▶ Brief
A copy is needed of each line in the records that has the word "Anterior".

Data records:
=== Section Start ===

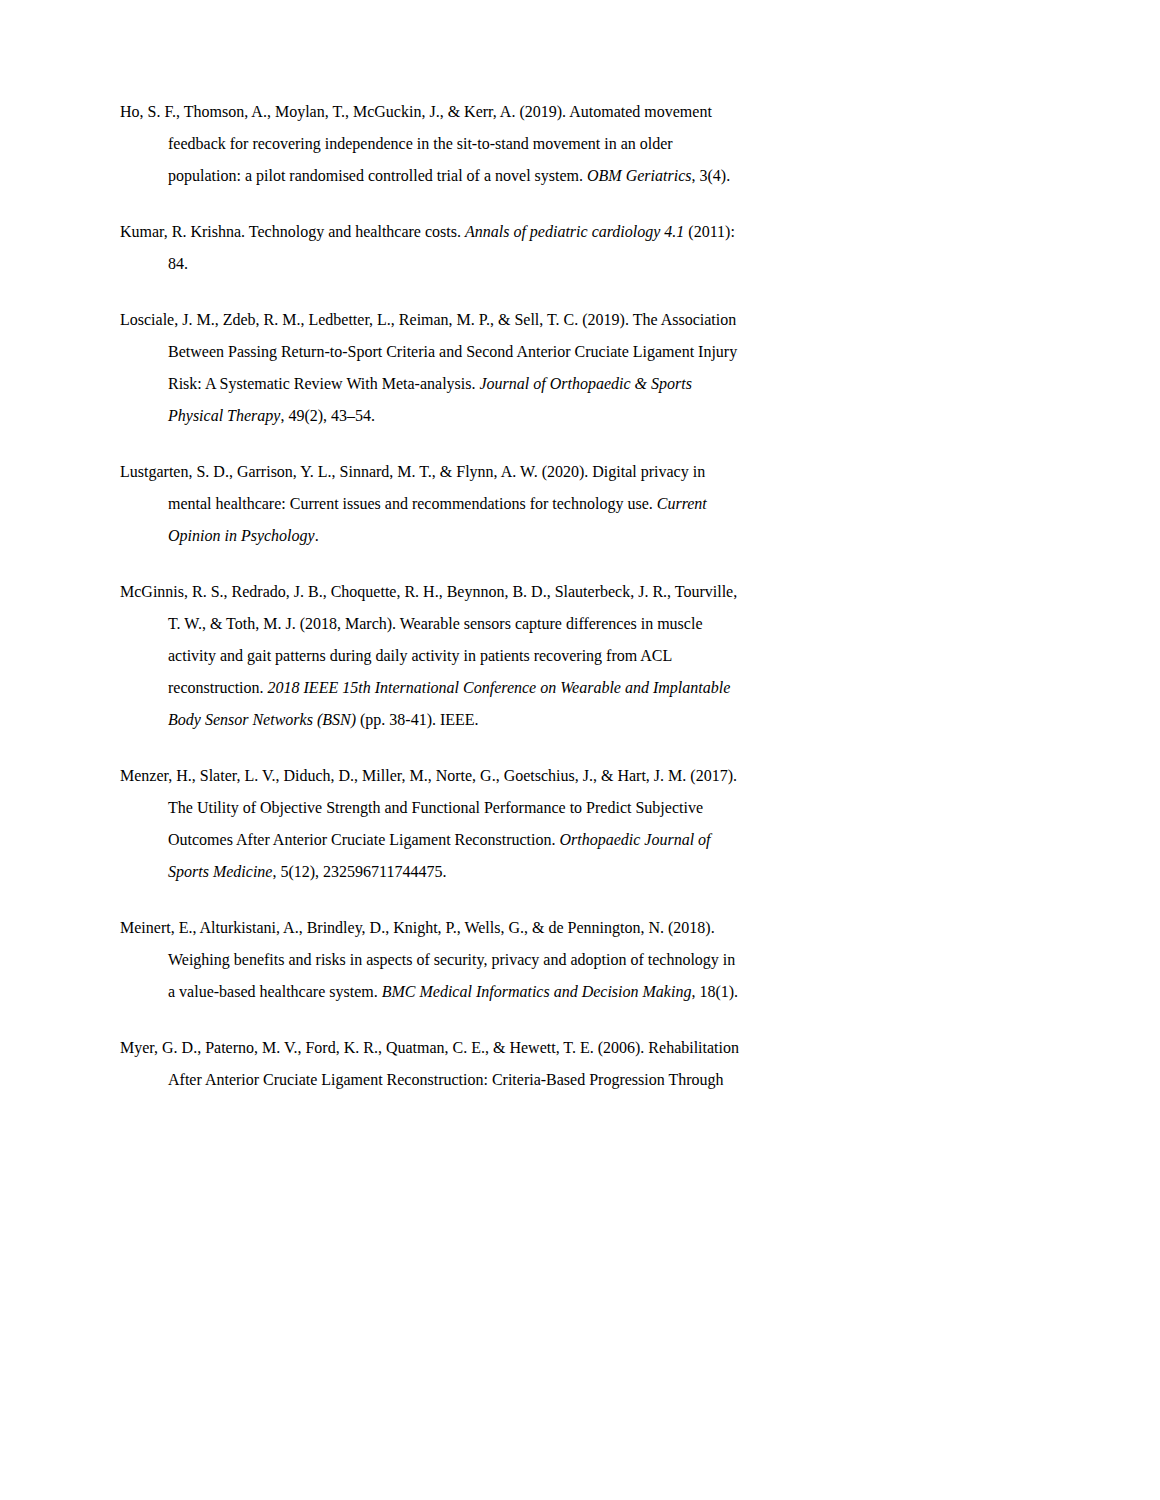Ho, S. F., Thomson, A., Moylan, T., McGuckin, J., & Kerr, A. (2019). Automated movement feedback for recovering independence in the sit-to-stand movement in an older population: a pilot randomised controlled trial of a novel system. OBM Geriatrics, 3(4).
Kumar, R. Krishna. Technology and healthcare costs. Annals of pediatric cardiology 4.1 (2011): 84.
Losciale, J. M., Zdeb, R. M., Ledbetter, L., Reiman, M. P., & Sell, T. C. (2019). The Association Between Passing Return-to-Sport Criteria and Second Anterior Cruciate Ligament Injury Risk: A Systematic Review With Meta-analysis. Journal of Orthopaedic & Sports Physical Therapy, 49(2), 43–54.
Lustgarten, S. D., Garrison, Y. L., Sinnard, M. T., & Flynn, A. W. (2020). Digital privacy in mental healthcare: Current issues and recommendations for technology use. Current Opinion in Psychology.
McGinnis, R. S., Redrado, J. B., Choquette, R. H., Beynnon, B. D., Slauterbeck, J. R., Tourville, T. W., & Toth, M. J. (2018, March). Wearable sensors capture differences in muscle activity and gait patterns during daily activity in patients recovering from ACL reconstruction. 2018 IEEE 15th International Conference on Wearable and Implantable Body Sensor Networks (BSN) (pp. 38-41). IEEE.
Menzer, H., Slater, L. V., Diduch, D., Miller, M., Norte, G., Goetschius, J., & Hart, J. M. (2017). The Utility of Objective Strength and Functional Performance to Predict Subjective Outcomes After Anterior Cruciate Ligament Reconstruction. Orthopaedic Journal of Sports Medicine, 5(12), 232596711744475.
Meinert, E., Alturkistani, A., Brindley, D., Knight, P., Wells, G., & de Pennington, N. (2018). Weighing benefits and risks in aspects of security, privacy and adoption of technology in a value-based healthcare system. BMC Medical Informatics and Decision Making, 18(1).
Myer, G. D., Paterno, M. V., Ford, K. R., Quatman, C. E., & Hewett, T. E. (2006). Rehabilitation After Anterior Cruciate Ligament Reconstruction: Criteria-Based Progression Through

=== Section End ===

▶ Solved problem
Losciale, J. M., Zdeb, R. M., Ledbetter, L., Reiman, M. P., & Sell, T. C. (2019). The Association Between Passing Return-to-Sport Criteria and Second Anterior Cruciate Ligament Injury Risk: A Systematic Review With Meta-analysis. Journal of Orthopaedic & Sports Physical Therapy, 49(2), 43–54.
Menzer, H., Slater, L. V., Diduch, D., Miller, M., Norte, G., Goetschius, J., & Hart, J. M. (2017). The Utility of Objective Strength and Functional Performance to Predict Subjective Outcomes After Anterior Cruciate Ligament Reconstruction. Orthopaedic Journal of Sports Medicine, 5(12), 232596711744475.
Myer, G. D., Paterno, M. V., Ford, K. R., Quatman, C. E., & Hewett, T. E. (2006). Rehabilitation After Anterior Cruciate Ligament Reconstruction: Criteria-Based Progression Through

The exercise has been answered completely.